Nissan now expects to sell 5.6 million vehicles worldwide in the financial year ending in March, down from an earlier forecast of more than 5.9 million. Net profit is likely to come in at 410 billion yen ($3.7 billion), nearly 20% below the previous prediction.
The company blamed the gloomy outlook on difficulties in the United States and Europe, two of its biggest markets. Profits in the most recent quarter were also hit by a charge relating to payments to its former controversial chairman.
Nissan’s new leaders have a tough job to turn things around. After an 8% drop in the first three quarters of its financial year, Nissan’s sales in the United States plunged 19% in January.
The company is trying to “improve its brand value” and become more competitive in the United States, CEO Hiroto Saikawa said at a news conference Tuesday.
Nissan blamed its lackluster performance in Europe, where sales nosedived 13% in the first nine months of its financial year, on uncertainty surrounding Britain’s exit from the European Union and tighter regulations on diesel emissions.
Earlier this month, the company said it had scrapped plans to build a new SUV model at its main British plant, citing Brexit uncertainty as a factor.
Saikawa was more upbeat on Nissan’s prospects in China, the world’s biggest auto market, which shrank last year for the first time in about two decades. Nissan’s Chinese sales fell 3% in 2018.
“China is kind of plateauing or in a lull, but in the long term, the market is going to grow,” Saikawa said.
Ghosn scandal dents profit
Nissan’s third-quarter results reflected the fallout from the Ghosn scandal.
One of the global auto industry’s most prominent figures, Ghosn has been detained by Japanese prosecutors since November 19. They have charged him with understating his income at Nissan by about $80 million between 2010 and 2018, and abusing his position by using the company to help sort out personal investment losses.

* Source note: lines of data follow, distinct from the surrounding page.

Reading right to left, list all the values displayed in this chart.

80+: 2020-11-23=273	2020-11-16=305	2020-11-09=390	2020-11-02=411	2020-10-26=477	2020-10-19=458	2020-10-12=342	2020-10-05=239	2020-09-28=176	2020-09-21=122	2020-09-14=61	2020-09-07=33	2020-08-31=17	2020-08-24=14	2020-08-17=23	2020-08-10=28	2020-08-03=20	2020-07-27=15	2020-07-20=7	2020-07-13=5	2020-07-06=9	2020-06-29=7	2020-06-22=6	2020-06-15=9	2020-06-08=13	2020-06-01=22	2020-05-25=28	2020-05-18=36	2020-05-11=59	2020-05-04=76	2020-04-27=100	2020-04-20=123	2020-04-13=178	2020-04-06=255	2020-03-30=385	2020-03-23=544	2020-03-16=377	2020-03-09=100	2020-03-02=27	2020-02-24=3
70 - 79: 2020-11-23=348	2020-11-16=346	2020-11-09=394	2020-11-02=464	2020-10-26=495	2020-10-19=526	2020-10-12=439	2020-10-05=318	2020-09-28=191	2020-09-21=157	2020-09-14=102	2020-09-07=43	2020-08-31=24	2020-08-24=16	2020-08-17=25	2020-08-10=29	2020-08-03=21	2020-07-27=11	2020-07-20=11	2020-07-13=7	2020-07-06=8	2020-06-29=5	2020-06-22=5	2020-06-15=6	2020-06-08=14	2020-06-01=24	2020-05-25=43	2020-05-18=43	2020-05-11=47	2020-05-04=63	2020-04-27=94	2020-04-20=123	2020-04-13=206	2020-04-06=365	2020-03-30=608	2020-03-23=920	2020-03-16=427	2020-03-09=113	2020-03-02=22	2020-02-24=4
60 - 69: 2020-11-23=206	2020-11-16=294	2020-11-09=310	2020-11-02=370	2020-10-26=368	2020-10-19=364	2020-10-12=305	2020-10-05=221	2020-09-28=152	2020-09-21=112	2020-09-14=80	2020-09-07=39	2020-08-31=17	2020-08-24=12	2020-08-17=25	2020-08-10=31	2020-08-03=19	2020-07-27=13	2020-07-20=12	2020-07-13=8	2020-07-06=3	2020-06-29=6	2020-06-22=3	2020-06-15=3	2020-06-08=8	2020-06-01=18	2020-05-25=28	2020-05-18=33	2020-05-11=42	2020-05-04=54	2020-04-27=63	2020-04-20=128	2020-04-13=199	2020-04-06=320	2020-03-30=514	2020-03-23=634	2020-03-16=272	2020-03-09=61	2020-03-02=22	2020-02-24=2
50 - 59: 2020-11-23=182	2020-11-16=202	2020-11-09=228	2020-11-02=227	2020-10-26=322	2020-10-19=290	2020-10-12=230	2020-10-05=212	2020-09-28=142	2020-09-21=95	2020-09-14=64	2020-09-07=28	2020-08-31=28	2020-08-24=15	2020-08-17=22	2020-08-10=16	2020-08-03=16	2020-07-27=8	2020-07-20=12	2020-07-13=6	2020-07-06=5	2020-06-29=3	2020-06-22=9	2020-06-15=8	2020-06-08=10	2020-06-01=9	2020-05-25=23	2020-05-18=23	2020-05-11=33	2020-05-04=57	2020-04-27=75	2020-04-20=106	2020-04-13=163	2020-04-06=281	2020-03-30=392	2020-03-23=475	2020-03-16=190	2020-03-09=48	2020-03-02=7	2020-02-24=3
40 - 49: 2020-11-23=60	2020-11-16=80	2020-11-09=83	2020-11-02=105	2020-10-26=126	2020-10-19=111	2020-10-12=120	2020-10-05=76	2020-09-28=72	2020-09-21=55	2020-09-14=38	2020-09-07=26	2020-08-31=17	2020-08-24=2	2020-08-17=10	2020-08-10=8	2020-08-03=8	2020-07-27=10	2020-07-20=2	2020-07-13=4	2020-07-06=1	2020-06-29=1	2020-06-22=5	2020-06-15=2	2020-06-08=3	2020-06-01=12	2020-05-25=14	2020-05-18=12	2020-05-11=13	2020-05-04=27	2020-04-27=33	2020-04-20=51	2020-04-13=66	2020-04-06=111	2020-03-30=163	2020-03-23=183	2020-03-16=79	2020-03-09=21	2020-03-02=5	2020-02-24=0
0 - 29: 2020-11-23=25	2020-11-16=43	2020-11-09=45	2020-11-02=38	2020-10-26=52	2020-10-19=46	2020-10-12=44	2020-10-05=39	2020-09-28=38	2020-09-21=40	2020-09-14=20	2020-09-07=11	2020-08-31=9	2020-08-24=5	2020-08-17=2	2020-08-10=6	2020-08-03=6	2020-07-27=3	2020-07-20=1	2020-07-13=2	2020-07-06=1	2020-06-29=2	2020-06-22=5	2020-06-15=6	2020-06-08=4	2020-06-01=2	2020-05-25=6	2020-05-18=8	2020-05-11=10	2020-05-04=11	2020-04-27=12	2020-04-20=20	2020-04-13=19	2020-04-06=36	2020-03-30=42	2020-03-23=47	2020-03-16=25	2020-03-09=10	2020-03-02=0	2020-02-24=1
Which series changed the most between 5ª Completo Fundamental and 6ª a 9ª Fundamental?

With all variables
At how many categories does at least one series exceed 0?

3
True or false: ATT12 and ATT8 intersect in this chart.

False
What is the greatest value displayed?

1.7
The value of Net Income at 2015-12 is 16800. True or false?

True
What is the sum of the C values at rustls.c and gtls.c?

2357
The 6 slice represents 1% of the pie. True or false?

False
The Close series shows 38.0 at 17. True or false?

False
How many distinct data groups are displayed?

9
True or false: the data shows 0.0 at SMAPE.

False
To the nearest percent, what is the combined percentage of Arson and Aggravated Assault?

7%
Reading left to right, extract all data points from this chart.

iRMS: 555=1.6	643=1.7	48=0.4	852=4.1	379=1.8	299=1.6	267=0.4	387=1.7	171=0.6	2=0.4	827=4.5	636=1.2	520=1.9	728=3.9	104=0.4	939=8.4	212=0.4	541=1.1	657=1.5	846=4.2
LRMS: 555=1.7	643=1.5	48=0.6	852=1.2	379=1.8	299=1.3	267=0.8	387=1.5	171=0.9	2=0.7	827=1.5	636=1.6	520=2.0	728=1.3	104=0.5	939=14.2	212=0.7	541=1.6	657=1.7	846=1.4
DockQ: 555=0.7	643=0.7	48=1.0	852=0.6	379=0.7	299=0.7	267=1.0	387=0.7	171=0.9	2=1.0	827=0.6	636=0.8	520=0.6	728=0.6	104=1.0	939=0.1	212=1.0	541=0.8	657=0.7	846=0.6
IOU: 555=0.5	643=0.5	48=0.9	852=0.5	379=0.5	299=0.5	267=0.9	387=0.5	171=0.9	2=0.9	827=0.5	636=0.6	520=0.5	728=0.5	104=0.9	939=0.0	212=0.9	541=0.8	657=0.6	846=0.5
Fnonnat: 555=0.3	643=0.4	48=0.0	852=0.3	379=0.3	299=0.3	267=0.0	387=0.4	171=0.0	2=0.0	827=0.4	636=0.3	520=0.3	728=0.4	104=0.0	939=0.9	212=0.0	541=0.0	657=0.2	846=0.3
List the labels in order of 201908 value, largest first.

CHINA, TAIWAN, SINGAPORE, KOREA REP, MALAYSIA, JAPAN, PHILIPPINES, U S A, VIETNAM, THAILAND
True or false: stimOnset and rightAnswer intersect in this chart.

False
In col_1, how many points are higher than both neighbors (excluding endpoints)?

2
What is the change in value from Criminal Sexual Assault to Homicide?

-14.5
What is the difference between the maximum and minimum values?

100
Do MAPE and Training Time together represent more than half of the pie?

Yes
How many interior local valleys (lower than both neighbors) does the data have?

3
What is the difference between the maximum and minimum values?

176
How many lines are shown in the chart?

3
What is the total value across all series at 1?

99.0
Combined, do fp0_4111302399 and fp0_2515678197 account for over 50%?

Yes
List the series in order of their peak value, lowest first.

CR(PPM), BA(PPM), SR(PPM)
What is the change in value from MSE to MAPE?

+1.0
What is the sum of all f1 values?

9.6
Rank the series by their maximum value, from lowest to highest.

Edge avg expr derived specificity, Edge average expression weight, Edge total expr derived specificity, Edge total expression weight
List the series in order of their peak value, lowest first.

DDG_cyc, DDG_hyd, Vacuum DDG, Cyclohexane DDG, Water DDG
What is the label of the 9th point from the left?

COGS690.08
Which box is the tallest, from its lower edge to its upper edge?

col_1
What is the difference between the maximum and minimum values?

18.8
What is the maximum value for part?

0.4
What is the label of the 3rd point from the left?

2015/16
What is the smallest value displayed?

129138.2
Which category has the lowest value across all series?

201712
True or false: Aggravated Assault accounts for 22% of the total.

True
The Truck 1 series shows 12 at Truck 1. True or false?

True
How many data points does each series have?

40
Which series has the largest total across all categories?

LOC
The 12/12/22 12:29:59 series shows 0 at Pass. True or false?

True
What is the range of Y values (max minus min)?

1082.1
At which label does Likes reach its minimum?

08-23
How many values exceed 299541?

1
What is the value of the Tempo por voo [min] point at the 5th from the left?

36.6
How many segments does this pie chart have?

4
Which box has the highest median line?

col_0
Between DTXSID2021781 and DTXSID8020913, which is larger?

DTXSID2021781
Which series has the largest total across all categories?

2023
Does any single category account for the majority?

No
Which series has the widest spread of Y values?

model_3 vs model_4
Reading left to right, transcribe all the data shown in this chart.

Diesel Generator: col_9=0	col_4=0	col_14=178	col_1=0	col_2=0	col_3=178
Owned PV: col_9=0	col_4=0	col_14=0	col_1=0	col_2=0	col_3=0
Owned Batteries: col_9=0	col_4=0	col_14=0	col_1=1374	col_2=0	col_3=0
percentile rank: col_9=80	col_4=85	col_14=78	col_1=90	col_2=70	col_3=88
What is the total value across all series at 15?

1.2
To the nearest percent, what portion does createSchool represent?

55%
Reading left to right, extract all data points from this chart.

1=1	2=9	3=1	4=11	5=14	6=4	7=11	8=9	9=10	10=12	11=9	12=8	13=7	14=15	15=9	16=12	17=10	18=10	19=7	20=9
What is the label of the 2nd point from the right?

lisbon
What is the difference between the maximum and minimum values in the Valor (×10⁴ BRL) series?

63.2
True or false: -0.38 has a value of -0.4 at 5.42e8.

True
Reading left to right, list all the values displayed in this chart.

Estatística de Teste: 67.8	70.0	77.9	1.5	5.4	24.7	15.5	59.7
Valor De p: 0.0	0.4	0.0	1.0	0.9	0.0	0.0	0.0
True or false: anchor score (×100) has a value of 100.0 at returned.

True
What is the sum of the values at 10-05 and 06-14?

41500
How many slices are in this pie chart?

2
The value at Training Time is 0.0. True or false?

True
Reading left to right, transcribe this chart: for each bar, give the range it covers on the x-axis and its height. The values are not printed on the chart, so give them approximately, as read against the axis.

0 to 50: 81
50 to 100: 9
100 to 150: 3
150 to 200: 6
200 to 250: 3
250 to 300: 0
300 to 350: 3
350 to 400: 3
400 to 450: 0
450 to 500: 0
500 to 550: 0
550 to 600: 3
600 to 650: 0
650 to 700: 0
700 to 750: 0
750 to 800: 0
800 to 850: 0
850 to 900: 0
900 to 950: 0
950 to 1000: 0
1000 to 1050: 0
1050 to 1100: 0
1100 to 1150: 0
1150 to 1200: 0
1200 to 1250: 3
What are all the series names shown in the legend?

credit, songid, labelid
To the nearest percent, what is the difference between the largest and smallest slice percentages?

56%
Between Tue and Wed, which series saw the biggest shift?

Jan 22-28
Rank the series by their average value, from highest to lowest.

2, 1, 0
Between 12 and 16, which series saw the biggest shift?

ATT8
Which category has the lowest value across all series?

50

Nissan said Tuesday it has booked a charge of 9.2 billion yen ($83 million) related to payments to its former chief.
Ghosn denies the allegations against him, claiming they’re the result of “plot and treason” by Nissan executives who opposed his plan to deepen the automaker’s integration with its French partner, Renault. Nissan says Ghosn’s alleged misconduct is the reason for his downfall.
On Tuesday, Saikawa reaffirmed Nissan’s commitment to its long-standing alliance with Renault and Mitsubishi Motors, another Japanese carmaker.
The alliance “is a great asset and has great value,” he said. Doing away with it “is not something we’re thinking about at all.”